(Dataset content)
*** Block opens ***

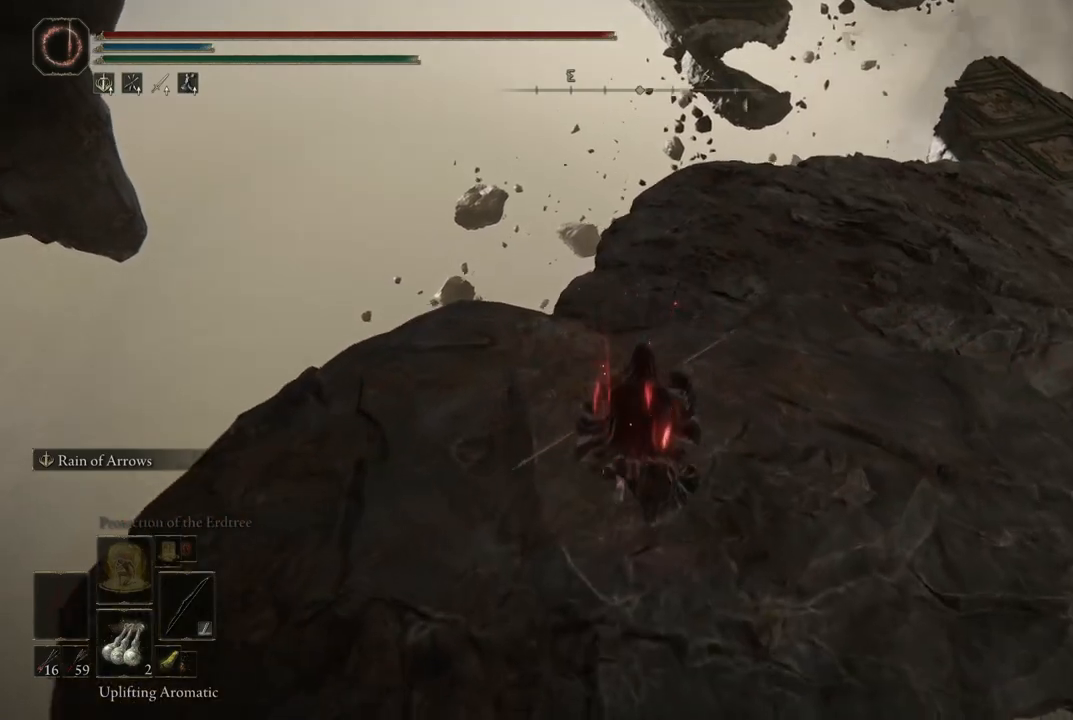
{"buttons": ["B"], "left_stick": "up", "right_stick": "center", "events": []}
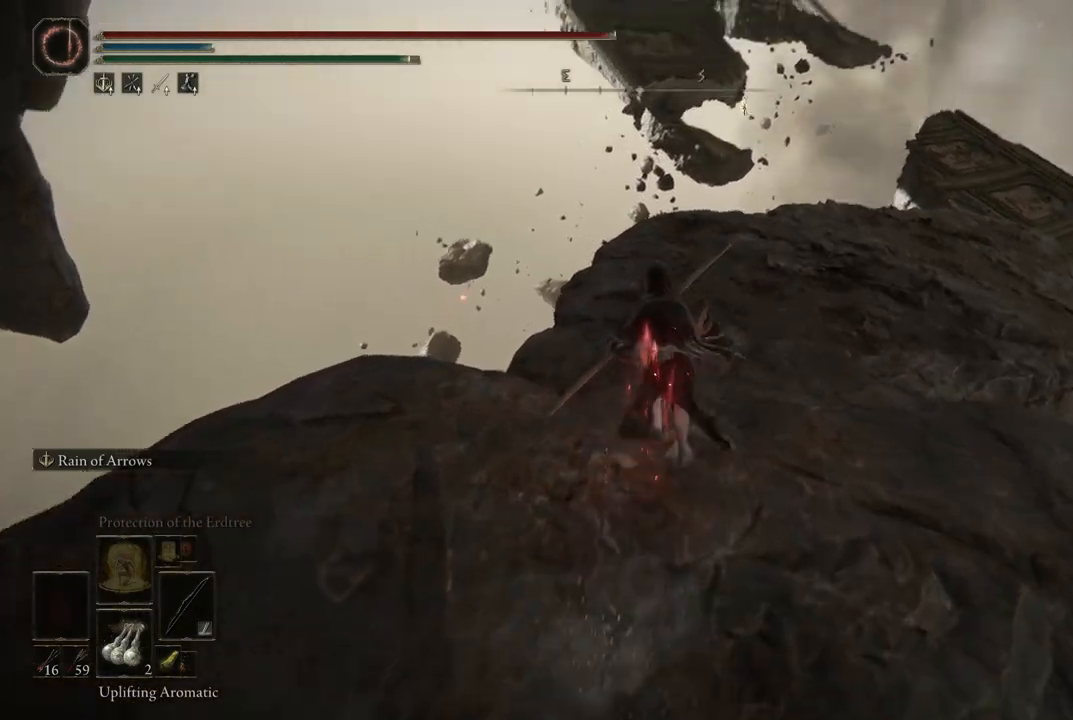
{"buttons": ["B"], "left_stick": "up", "right_stick": "center", "events": []}
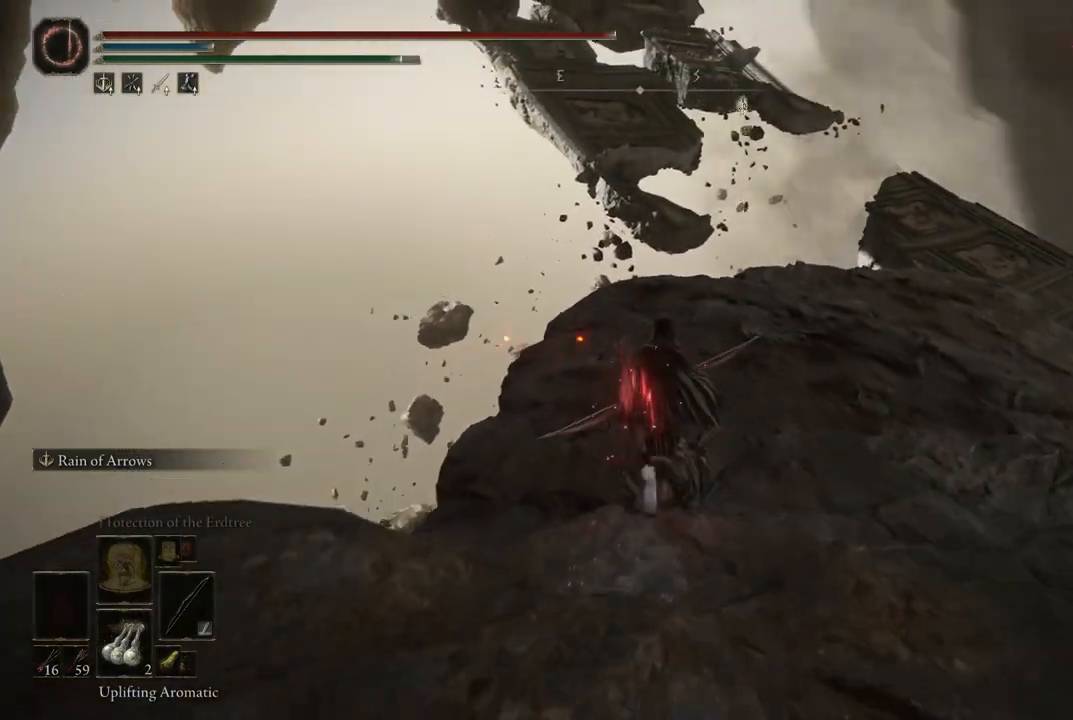
{"buttons": ["B"], "left_stick": "up", "right_stick": "center", "events": []}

*** Block closes ***

(Instructions for the task) The pictures stay out; copy the rest of the data word for word.

(Exercise solution)
{"buttons": ["B"], "left_stick": "up", "right_stick": "center", "events": []}
{"buttons": ["B"], "left_stick": "up", "right_stick": "center", "events": []}
{"buttons": ["B"], "left_stick": "up", "right_stick": "center", "events": []}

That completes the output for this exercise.